Collected data entries
________

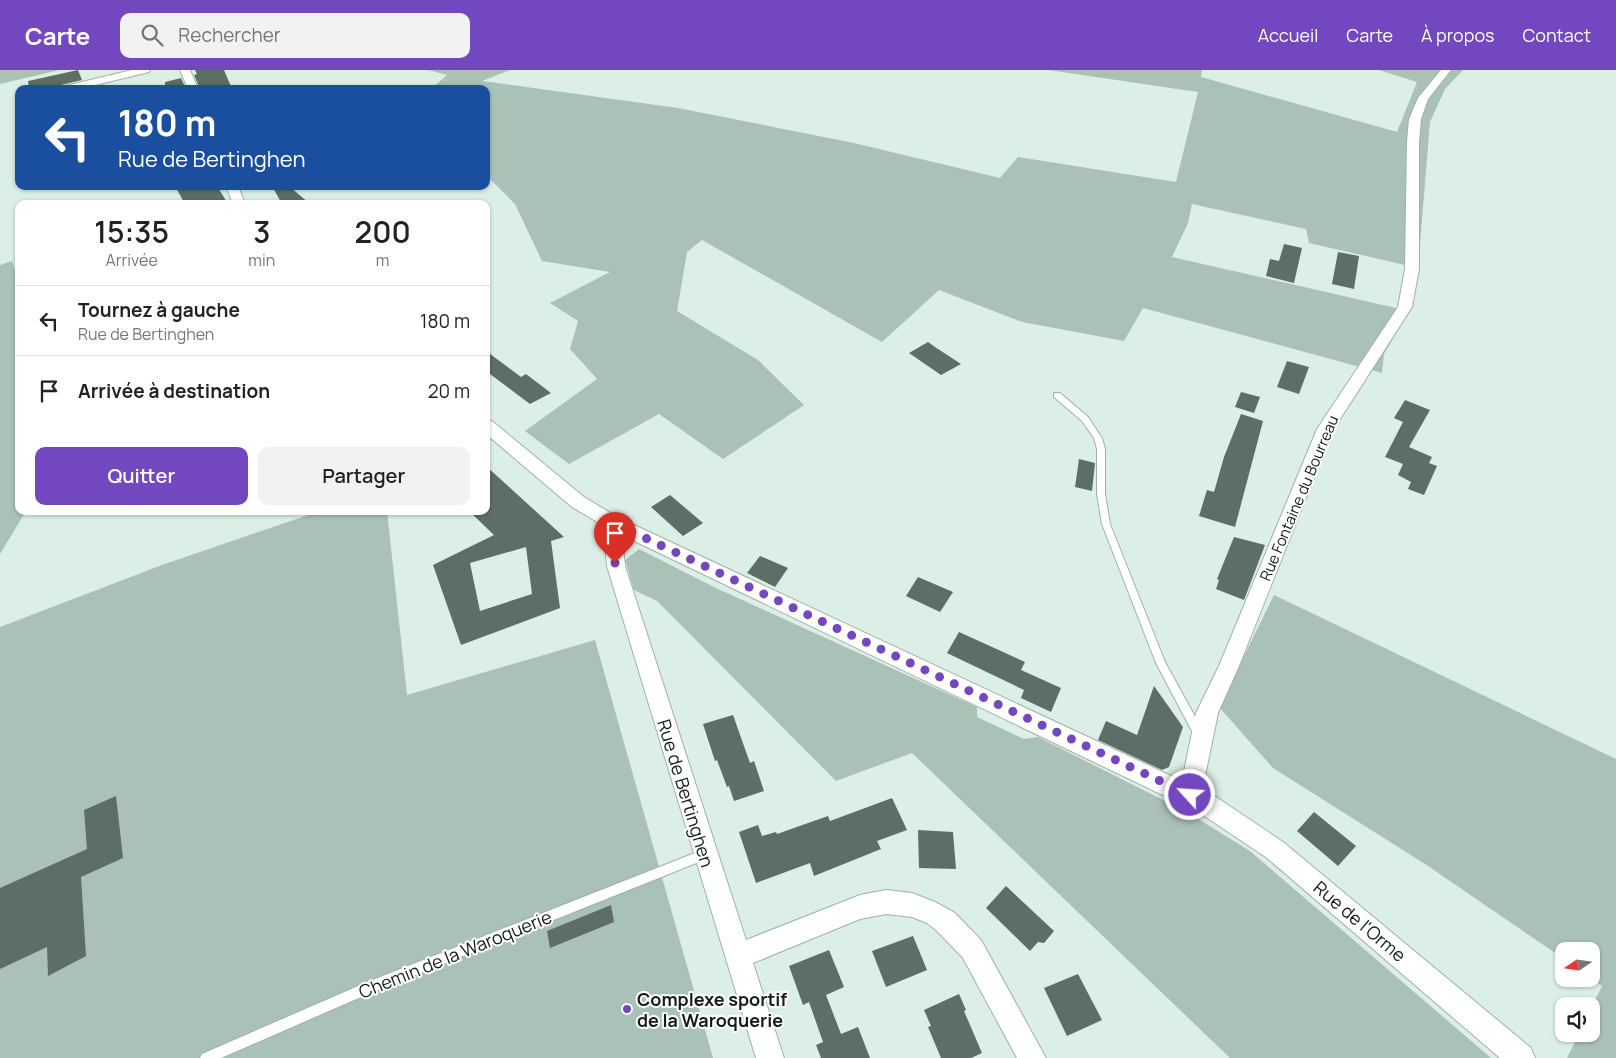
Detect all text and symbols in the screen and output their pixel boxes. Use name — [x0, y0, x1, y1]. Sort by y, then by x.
search box — [120, 13, 470, 58]
text: Carte — [25, 19, 90, 52]
icon: search — [138, 21, 166, 49]
text: Rechercher — [178, 22, 281, 48]
text: Accueil — [1258, 23, 1318, 47]
text: Carte — [1346, 23, 1393, 47]
text: À propos — [1421, 23, 1494, 47]
text: Contact — [1522, 23, 1591, 47]
text: 180 m — [118, 99, 216, 147]
icon: left — [35, 105, 100, 170]
text: Rue de Bertinghen — [118, 144, 305, 174]
text: 15:35 — [94, 211, 169, 252]
text: 3 — [253, 211, 270, 252]
text: 200 — [355, 211, 411, 252]
text: Arrivée — [106, 249, 158, 271]
text: min — [248, 249, 275, 271]
text: m — [376, 249, 389, 271]
text: Tournez à gauche — [78, 297, 240, 323]
icon: left — [35, 307, 63, 335]
text: 180 m — [420, 308, 470, 334]
text: Rue de Bertinghen — [78, 323, 214, 345]
icon: arrive — [35, 377, 63, 405]
text: Arrivée à destination — [78, 378, 270, 404]
text: 20 m — [428, 378, 470, 404]
street label: Rue Fontaine du Bourreau — [1255, 412, 1343, 584]
button: Quitter — [35, 447, 248, 505]
button: Partager — [258, 447, 470, 505]
pin — [594, 512, 636, 563]
icon: arrive — [601, 519, 629, 547]
street label: Rue de Bertinghen — [652, 716, 720, 870]
position arrow — [1163, 768, 1215, 820]
street label: Rue de l'Orme — [1309, 875, 1411, 967]
street label: Chemin de la Waroquerie — [355, 904, 555, 1004]
north arrow — [1555, 942, 1600, 988]
map controls — [1555, 942, 1600, 1042]
place label: Complexe sportif de la Waroquerie — [637, 987, 787, 1032]
button: sound — [1555, 997, 1600, 1042]
marker: Complexe sportif de la Waroquerie — [621, 1003, 633, 1015]

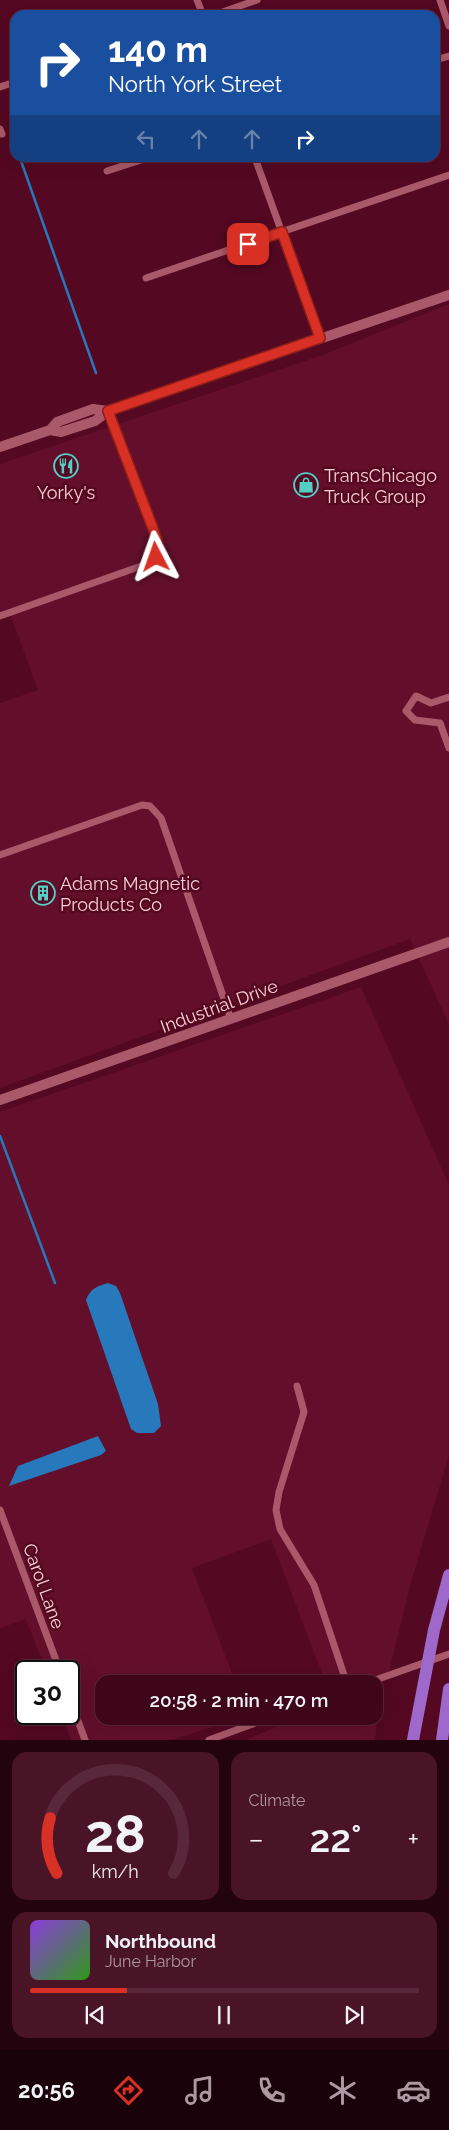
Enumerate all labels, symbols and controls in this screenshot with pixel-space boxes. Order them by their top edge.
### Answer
text: 140 m [108,29,208,70]
icon: right [25,30,90,95]
text: North York Street [108,71,282,97]
icon: left [132,125,160,153]
icon: ahead [185,125,213,153]
icon: ahead [238,125,266,153]
icon: right [291,125,319,153]
pin [227,223,269,265]
icon: arrive [234,230,262,258]
restaurant icon: Yorky's [53,453,79,479]
place label: TransChicago Truck Group [324,465,437,507]
shop icon: TransChicago Truck Group [293,472,319,498]
place label: Yorky's [37,482,96,503]
position arrow [129,530,181,582]
place label: Adams Magnetic Products Co [60,873,200,915]
building icon: Adams Magnetic Products Co [30,880,56,906]
street label: Industrial Drive [157,975,281,1037]
street label: Carol Lane [19,1540,69,1632]
speed limit sign: 30 [15,1660,80,1725]
text: 20:58 · 2 min · 470 m [150,1689,328,1711]
text: Climate [249,1791,305,1810]
text: 28 [85,1803,146,1864]
text: 22° [310,1816,361,1861]
text: − [249,1823,264,1856]
text: + [407,1823,419,1856]
text: km/h [92,1861,139,1882]
text: Northbound [105,1930,216,1952]
text: June Harbor [105,1952,196,1971]
icon: previous [81,2001,109,2029]
icon: pause [210,2001,238,2029]
icon: next [340,2001,368,2029]
icon: directions [111,2073,146,2108]
icon: music [182,2073,217,2108]
icon: phone [254,2073,289,2108]
icon: climate [325,2073,360,2108]
icon: car [396,2073,431,2108]
text: 20:56 [18,2077,75,2103]

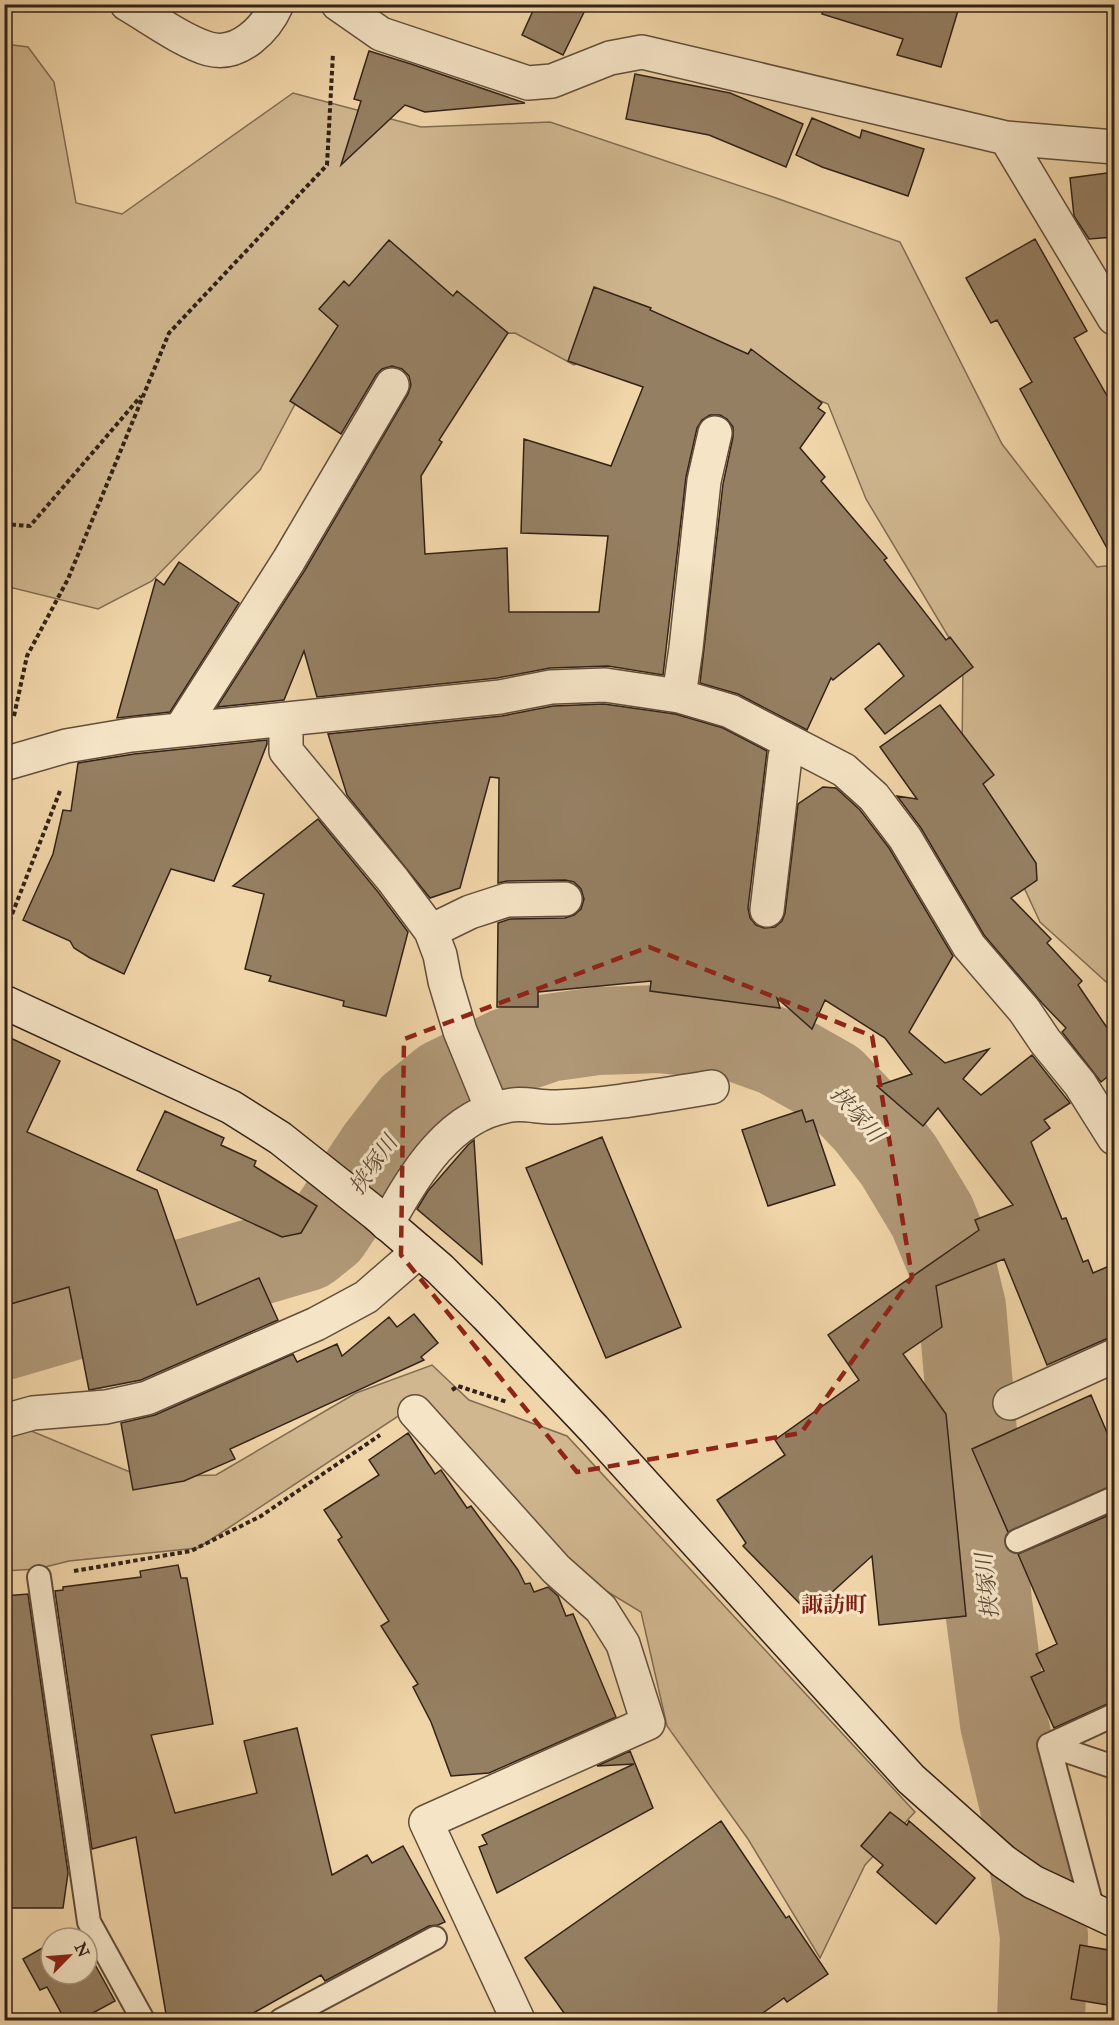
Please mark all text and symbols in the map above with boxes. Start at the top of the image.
water label: 挟塚川 [825,1080,890,1149]
water label: 挟塚川 [343,1129,404,1200]
water label: 挟塚川 [970,1550,1004,1620]
district label: 諏訪町 [801,1591,867,1618]
north arrow [39,1926,99,1986]
text: N [71,1940,94,1960]

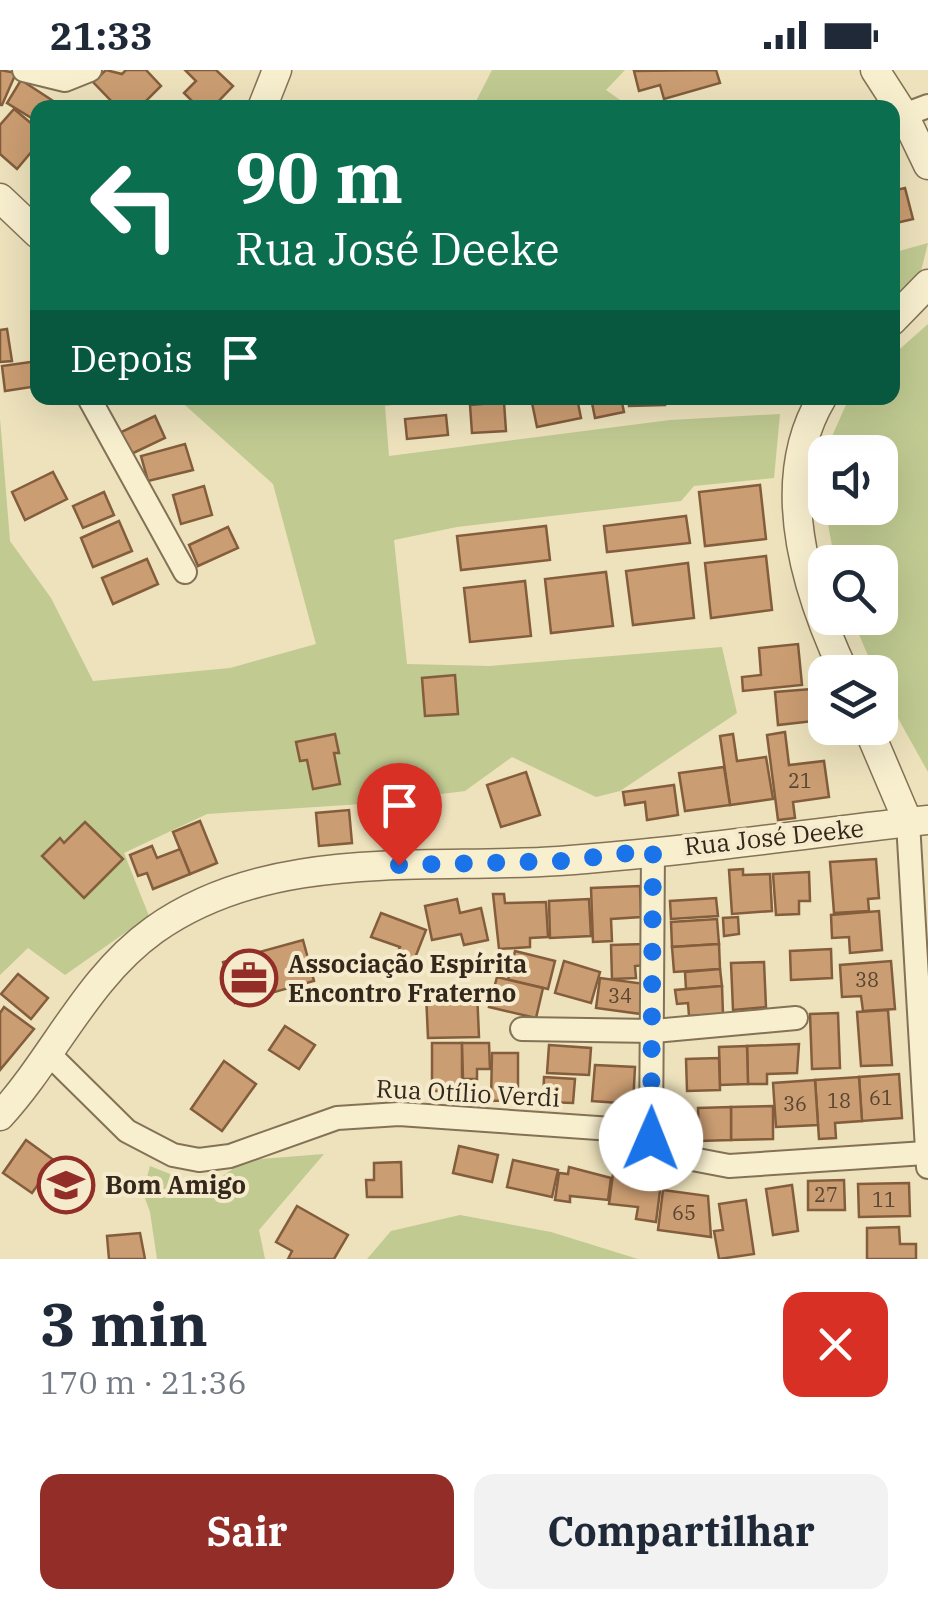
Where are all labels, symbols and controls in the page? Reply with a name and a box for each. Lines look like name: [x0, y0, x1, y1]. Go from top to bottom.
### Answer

________

What you will do =
Set every record down again verbatim, without pictures.

Result for this task =
Detect all text and symbols in the screen and output their pixel boxes. Use name — [x0, y0, x1, y1]. Sort by y, then by x.
search box — [120, 13, 470, 58]
text: Carte — [25, 19, 90, 52]
icon: search — [138, 21, 166, 49]
text: Rechercher — [178, 22, 281, 48]
text: Accueil — [1258, 23, 1318, 47]
text: Carte — [1346, 23, 1393, 47]
text: À propos — [1421, 23, 1494, 47]
text: Contact — [1522, 23, 1591, 47]
text: 180 m — [118, 99, 216, 147]
icon: left — [35, 105, 100, 170]
text: Rue de Bertinghen — [118, 144, 305, 174]
text: 15:35 — [94, 211, 169, 252]
text: 3 — [253, 211, 270, 252]
text: 200 — [355, 211, 411, 252]
text: Arrivée — [106, 249, 158, 271]
text: min — [248, 249, 275, 271]
text: m — [376, 249, 389, 271]
text: Tournez à gauche — [78, 297, 240, 323]
icon: left — [35, 307, 63, 335]
text: 180 m — [420, 308, 470, 334]
text: Rue de Bertinghen — [78, 323, 214, 345]
icon: arrive — [35, 377, 63, 405]
text: Arrivée à destination — [78, 378, 270, 404]
text: 20 m — [428, 378, 470, 404]
street label: Rue Fontaine du Bourreau — [1255, 412, 1343, 584]
button: Quitter — [35, 447, 248, 505]
button: Partager — [258, 447, 470, 505]
pin — [594, 512, 636, 563]
icon: arrive — [601, 519, 629, 547]
street label: Rue de Bertinghen — [652, 716, 720, 870]
position arrow — [1163, 768, 1215, 820]
street label: Rue de l'Orme — [1309, 875, 1411, 967]
street label: Chemin de la Waroquerie — [355, 904, 555, 1004]
north arrow — [1555, 942, 1600, 988]
map controls — [1555, 942, 1600, 1042]
place label: Complexe sportif de la Waroquerie — [637, 987, 787, 1032]
button: sound — [1555, 997, 1600, 1042]
marker: Complexe sportif de la Waroquerie — [621, 1003, 633, 1015]

Enumerate all labels, symbols and controls in this screenshot with pixel-space boxes. Order them by their top edge.
### Answer
text: 140 m [108,29,208,70]
icon: right [25,30,90,95]
text: North York Street [108,71,282,97]
icon: left [132,125,160,153]
icon: ahead [185,125,213,153]
icon: ahead [238,125,266,153]
icon: right [291,125,319,153]
pin [227,223,269,265]
icon: arrive [234,230,262,258]
restaurant icon: Yorky's [53,453,79,479]
place label: TransChicago Truck Group [324,465,437,507]
shop icon: TransChicago Truck Group [293,472,319,498]
place label: Yorky's [37,482,96,503]
position arrow [129,530,181,582]
place label: Adams Magnetic Products Co [60,873,200,915]
building icon: Adams Magnetic Products Co [30,880,56,906]
street label: Industrial Drive [157,975,281,1037]
street label: Carol Lane [19,1540,69,1632]
speed limit sign: 30 [15,1660,80,1725]
text: 20:58 · 2 min · 470 m [150,1689,328,1711]
text: Climate [249,1791,305,1810]
text: 28 [85,1803,146,1864]
text: 22° [310,1816,361,1861]
text: − [249,1823,264,1856]
text: + [407,1823,419,1856]
text: km/h [92,1861,139,1882]
text: Northbound [105,1930,216,1952]
text: June Harbor [105,1952,196,1971]
icon: previous [81,2001,109,2029]
icon: pause [210,2001,238,2029]
icon: next [340,2001,368,2029]
icon: directions [111,2073,146,2108]
icon: music [182,2073,217,2108]
icon: phone [254,2073,289,2108]
icon: climate [325,2073,360,2108]
icon: car [396,2073,431,2108]
text: 20:56 [18,2077,75,2103]

Please mark all text and symbols in the map above with boxes. Start at the top of the image.
water label: 挟塚川 [825,1080,890,1149]
water label: 挟塚川 [343,1129,404,1200]
water label: 挟塚川 [970,1550,1004,1620]
district label: 諏訪町 [801,1591,867,1618]
north arrow [39,1926,99,1986]
text: N [71,1940,94,1960]

Where are all labels, symbols and controls in the page? Reply with a name and a box for each. Lines look like name: [x0, y0, x1, y1]. Go from top to bottom.
### Answer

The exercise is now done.